Sgt Molinaro said the witness described one of the suspicious males as being a thick set, while the other was said to have been shorter and slimmer.
A police dog tracked the scent to a house across the road.
“Mr Jones declared a computer in the bathroom was from the real estate office and said a friend named Ray had asked do you want it,” Sgt Molinaro said.
“He said he walked across the road and acted as a lookout.
“He could not give police Ray’s last name or details.
“The lawnmower was found in the bedroom, and there was a silver chain and an angle grinder.”
Defence lawyer John Wilson said Jones was making efforts to better himself, including buying tools to set up his own handyman business.
Mr Wilson said Jones instructed that he was a survivor of the infamous ‘Little Pebble’ religious group, while also growing up with his father being a member of an outlaw motorcycle group.
He was on medication for diagnosed paranoia and PTSD which he had been suffering at the time of offending, and treated for drug-related psychosis.
“It is a serious offence but it would be a setback to go into prison,” Mr Wilson said.
Magistrate Peter Saggers said a witness identified Jones as the person entering the real estate office where a computer and mower were stolen.

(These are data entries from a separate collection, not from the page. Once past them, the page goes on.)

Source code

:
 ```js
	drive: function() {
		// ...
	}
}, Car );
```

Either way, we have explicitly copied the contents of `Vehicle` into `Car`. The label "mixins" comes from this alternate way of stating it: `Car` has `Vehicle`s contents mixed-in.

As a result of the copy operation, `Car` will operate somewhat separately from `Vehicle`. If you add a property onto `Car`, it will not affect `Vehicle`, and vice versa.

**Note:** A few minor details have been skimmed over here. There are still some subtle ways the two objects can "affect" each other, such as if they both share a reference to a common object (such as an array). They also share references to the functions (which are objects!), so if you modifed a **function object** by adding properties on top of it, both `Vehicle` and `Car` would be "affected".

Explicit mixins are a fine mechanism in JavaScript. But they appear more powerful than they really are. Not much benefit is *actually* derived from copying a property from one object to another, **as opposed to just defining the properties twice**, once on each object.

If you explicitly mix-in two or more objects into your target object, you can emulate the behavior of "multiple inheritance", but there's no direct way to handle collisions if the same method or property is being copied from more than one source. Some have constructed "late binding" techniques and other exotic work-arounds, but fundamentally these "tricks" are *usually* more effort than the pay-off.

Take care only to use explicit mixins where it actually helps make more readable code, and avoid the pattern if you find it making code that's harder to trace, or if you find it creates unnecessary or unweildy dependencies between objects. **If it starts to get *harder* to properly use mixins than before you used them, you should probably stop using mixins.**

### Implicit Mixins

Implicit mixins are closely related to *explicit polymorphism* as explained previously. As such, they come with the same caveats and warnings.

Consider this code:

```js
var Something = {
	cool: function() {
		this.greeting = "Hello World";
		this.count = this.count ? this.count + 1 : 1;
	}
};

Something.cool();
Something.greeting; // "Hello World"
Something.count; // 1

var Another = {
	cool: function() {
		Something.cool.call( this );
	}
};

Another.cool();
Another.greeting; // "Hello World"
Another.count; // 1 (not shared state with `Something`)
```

He noted his criminal history and that this included a gap in offending.
“Yes. I came to Queensland and was doing all right for a few years,” Jones said.
“I started hanging around the wrong people. Not an excuse. I got myself into trouble.”
Mr Saggers said he would give him a chance with an 18-month jail order, suspended for three years.
“To see if you are good to your word really,” Mr Saggers said.
“You have this opportunity. It is up to you.”